--- INSTRUCTIONS FOR THE TASK ---
Show each line from the records below in which the word "root" occurs.

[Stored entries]
= Beginning of Section =

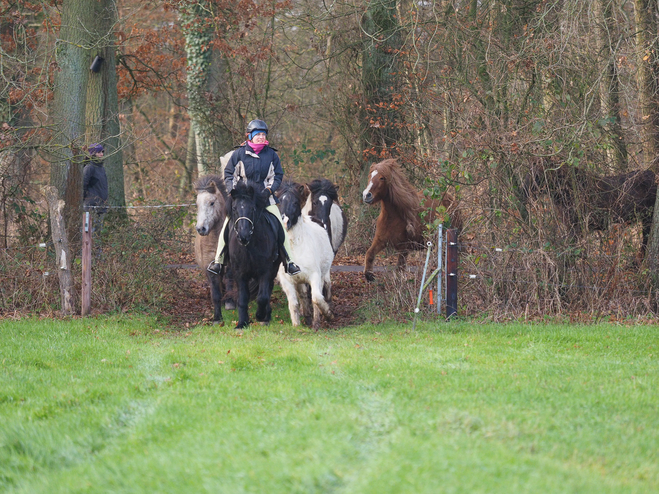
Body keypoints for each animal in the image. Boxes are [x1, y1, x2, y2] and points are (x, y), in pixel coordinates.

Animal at [227, 179, 284, 330]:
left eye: (252, 209)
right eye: (234, 209)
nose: (243, 236)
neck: (249, 247)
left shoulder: (265, 271)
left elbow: (262, 297)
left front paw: (260, 315)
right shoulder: (239, 273)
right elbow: (242, 298)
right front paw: (242, 323)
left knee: (267, 290)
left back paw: (266, 317)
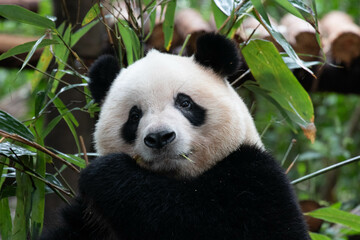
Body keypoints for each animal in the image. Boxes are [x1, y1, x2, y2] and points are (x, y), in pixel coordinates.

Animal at [40, 34, 310, 240]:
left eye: (185, 103)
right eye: (134, 115)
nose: (160, 137)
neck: (176, 179)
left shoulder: (255, 178)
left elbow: (197, 221)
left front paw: (108, 174)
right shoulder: (87, 220)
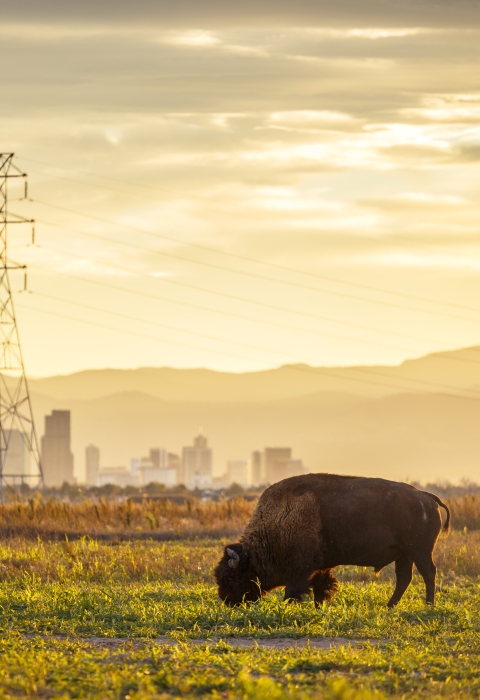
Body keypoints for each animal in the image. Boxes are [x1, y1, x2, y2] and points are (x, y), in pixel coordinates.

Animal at [214, 476, 450, 608]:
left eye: (231, 578)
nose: (228, 602)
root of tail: (426, 497)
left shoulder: (300, 569)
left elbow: (294, 589)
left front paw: (289, 605)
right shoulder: (319, 567)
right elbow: (321, 586)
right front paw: (319, 606)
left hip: (419, 551)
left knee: (428, 573)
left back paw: (428, 605)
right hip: (404, 554)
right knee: (404, 579)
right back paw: (389, 606)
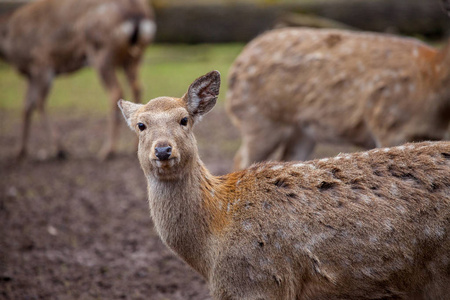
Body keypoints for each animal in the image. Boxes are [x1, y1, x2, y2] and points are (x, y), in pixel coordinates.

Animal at [0, 0, 156, 161]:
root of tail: (137, 14)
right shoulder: (31, 74)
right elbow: (27, 106)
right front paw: (20, 151)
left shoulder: (41, 63)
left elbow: (38, 102)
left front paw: (59, 149)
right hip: (134, 57)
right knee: (137, 87)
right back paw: (134, 146)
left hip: (101, 53)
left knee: (115, 91)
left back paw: (107, 150)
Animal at [227, 27, 450, 170]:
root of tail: (236, 64)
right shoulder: (388, 124)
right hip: (260, 119)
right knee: (242, 159)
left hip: (301, 130)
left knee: (288, 158)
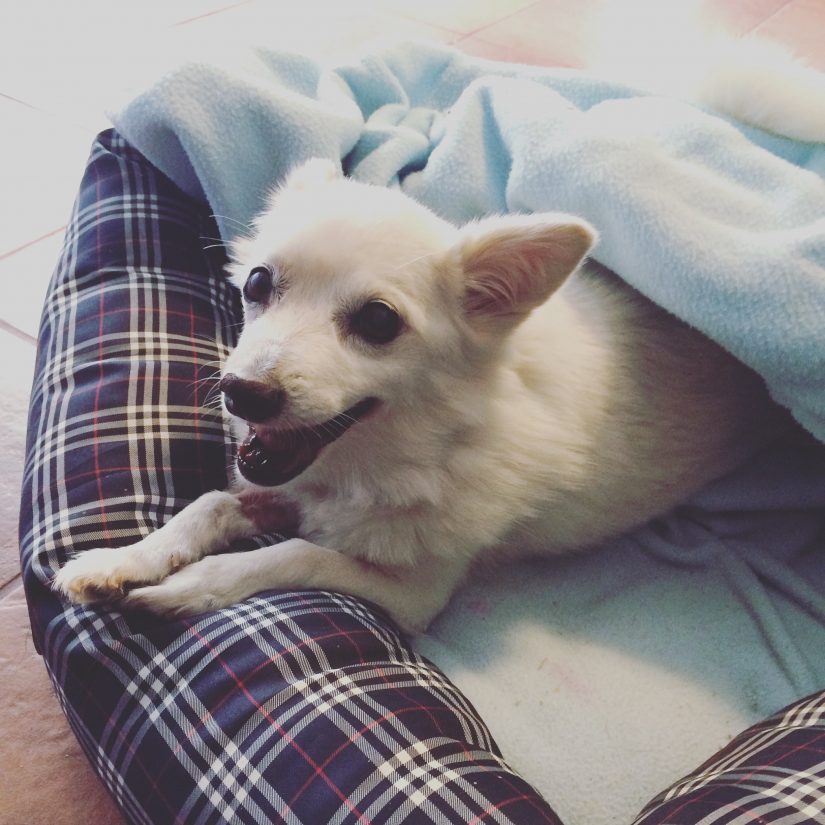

= End of Section =

--- RESULT OF THE TASK ---
root of tail: (426, 497)
root of tail: (137, 14)
root of tail: (236, 64)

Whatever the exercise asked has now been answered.